Risk aversion led investors back to the U.S. Dollar this week. Traders repatriated their Dollars out of fear that the growing global recession will erode the value of higher yielding assets. Friday's news that the U.S. GDP fell by less than the consensus also boosted trader interest in the Dollar. The market had been anticipating a contraction in the economy by as much as 5.5%. The number came in better than expected at 3.8%. Although traders bought the Dollar on the news, it should be noted that missing the estimate by this much could indicate that the worst is yet to come.

The Euro had a terrible week versus the Dollar. Early in the week the EUR USD was showing signs of a bottom as trader appetite for risk increased over optimism regarding anticipated Fed activity, a new Obama stimulus plan and plans to create a bank for toxic assets. When none of these items materialized, the Dollar began to take back some of its losses.

The Euro accelerated late in the week when investor George Soros warned that the Euro would not survive if the European Union did not come up with a global plan to address the growing toxic asset problem. On Friday the Euro weakened even further as economic reports showed the economy slowing and unemployment increasing in the Euro Zone. This prompted traders to take aggressive short positions in anticipation of a 50 to 100 basis point interest rate cut by the European Central Bank at its next meeting on February 5.

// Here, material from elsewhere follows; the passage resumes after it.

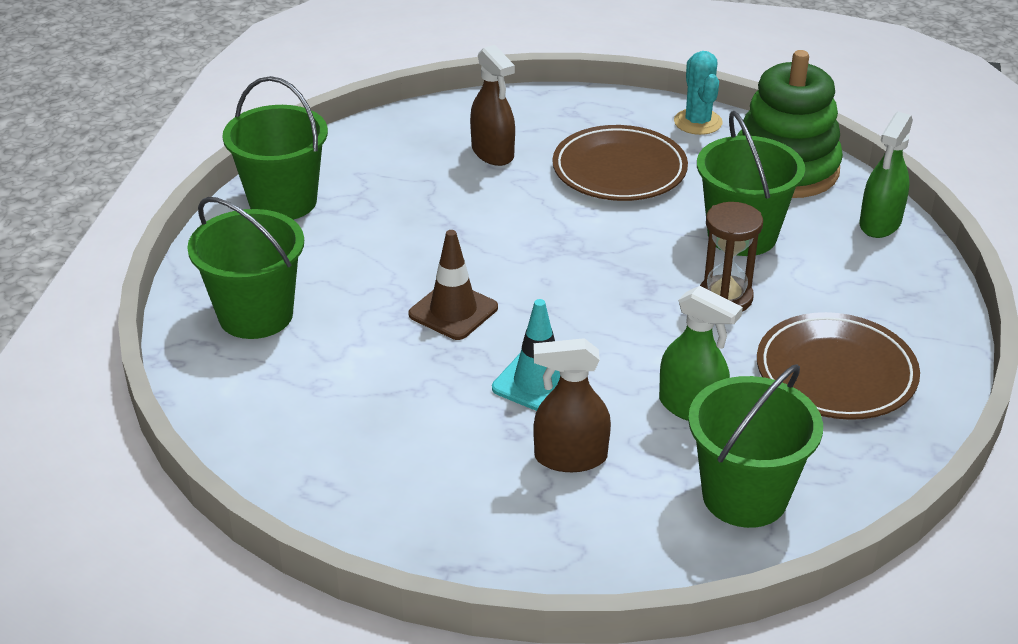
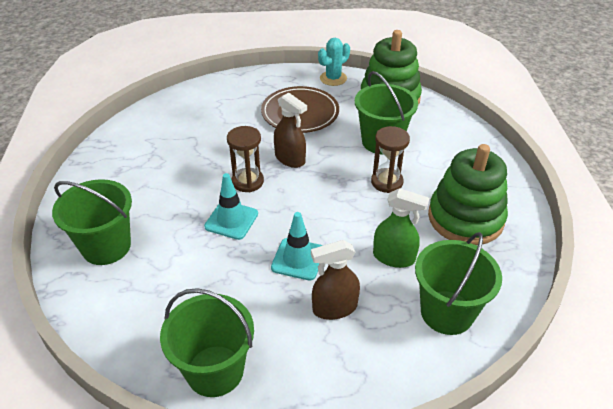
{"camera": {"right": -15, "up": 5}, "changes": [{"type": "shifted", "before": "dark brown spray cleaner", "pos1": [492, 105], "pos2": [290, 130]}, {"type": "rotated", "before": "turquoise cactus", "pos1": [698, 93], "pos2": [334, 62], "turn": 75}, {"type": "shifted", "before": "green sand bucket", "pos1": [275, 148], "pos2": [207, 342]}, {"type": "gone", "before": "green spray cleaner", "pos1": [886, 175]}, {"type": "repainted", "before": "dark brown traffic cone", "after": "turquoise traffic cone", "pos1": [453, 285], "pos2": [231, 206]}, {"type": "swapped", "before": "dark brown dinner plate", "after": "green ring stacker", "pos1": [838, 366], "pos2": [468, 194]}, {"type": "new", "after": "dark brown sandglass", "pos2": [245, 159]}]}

The British Pound gained ground this week against the Dollar and almost reversed last week's losses entirely. The Pound was under pressure recently from the threat of nationalization of struggling banks. The U.K. government also offered tremendous amounts of money to provide for the solvency of its financial system. The market turned around early Monday when Barclay Bank announced better than expected results and also told the U.K. government thanks, but no thanks to the offer of monetary aid.

This news triggered a strong short-covering rally throughout the week that carried over to Friday when the U.K. announced that mortgage applications had increased considerably. This is a good sign for the U.K. economy because the tight mortgage market and falling real estate prices are being blamed for the cause of the worst depression in decades.

Next week is another story however. So far the rally has been short-covering in a bear market. There are no signs that the trend is ready to turn up. Although a bottom may be forming, chart watchers will be looking for a successful test of the recent low before issuing a buy signal. Furthermore, the Bank of England is expected to cut its benchmark rate by 50 to 100 basis points on February 5. This news is likely to put a lid on any spectacular gains next week.

The USD JPY gained ground last week, but the action did not produce the breakout rally that many traders have been looking for. The weakness in the stock market late in the week halted gains as traders sold riskier assets financed with cheaply-borrowed Yen.

News that the Japanese economy is worsening is leading speculators to believe that the top is in for the Yen. Exports and corporate earnings are down as factory output continues to weaken. Unemployment also surged during the latest reporting period. The verbal threat of an intervention by the Bank of Japan has also caused traders to be leery of buying the Yen at current levels. Look for the start of an uptrend in the USD JPY if this pair can close over 90.50.

The shrinking U.S. economy is putting pressure on the Canadian economy. Canadian exports are down and its trade surplus is narrowing. Canada relies heavily on the U.S. consumer. The U.S. consumes more than 3/4 of Canadian exports. The weakness in the U.S. economy combined with a better than 50% decline in crude oil prices and slowing global demand for food and raw materials, should continue to help build downside pressure on the Canadian economy.

Earlier in the week the Canadian government announced its first budget deficit in ten years. They also vowed to do whatever it takes to protect the economy from further deterioration. The only problem is that Canada has to rely on everyone else. As long as its two biggest customers - the U.S. and the Euro Zone - remain in recessions, there is no way the Canadian economy can recover in a timely fashion. Look for more downside pressure on the Canadian Dollar.

The Swiss Franc finished the week lower versus the U.S. Dollar. Beside the contraction in the Swiss economy due to falling exports, the threat of an intervention weighed on traders' minds. On January 22 the Swiss National Bank announced that they would intervene in a massive way in order to defend the Swiss economy against deflation. On January 29, SNB President Jean Pierre Roth reversed the tone and said he did not see any overshooting of the currency. This effectively took the threat of intervention off the table. On Friday, however, the Swiss President said he would back an SNB decision to sell the Franc. This indecision is leading speculators to believe the safest place to be right now is long the USD CHF.

The Australian Dollar fell versus the U.S. Dollar this week as risk aversion led investors to sell higher-yielding, higher-risk assets. Investors do not care about return at this time, they are happy with low yields and safety. Falling commodity prices are also hurting the Australian economy. With economic growth falling, the Reserve Bank of Australia has room to cut interest rates by as much as 100 basis points at its next meeting on February 3.

Pressure on commodity-linked currencies led to a decline in the New Zealand Dollar this week. Less demand for higher-yielding assets also contributed to the decline. The main cause of the sharp break was the 1.5% slashing of the benchmark interest rate by the Reserve Bank of New Zealand. This cut was greater than forecast and is leading to speculation that it will cut further as the depression in New Zealand worsens.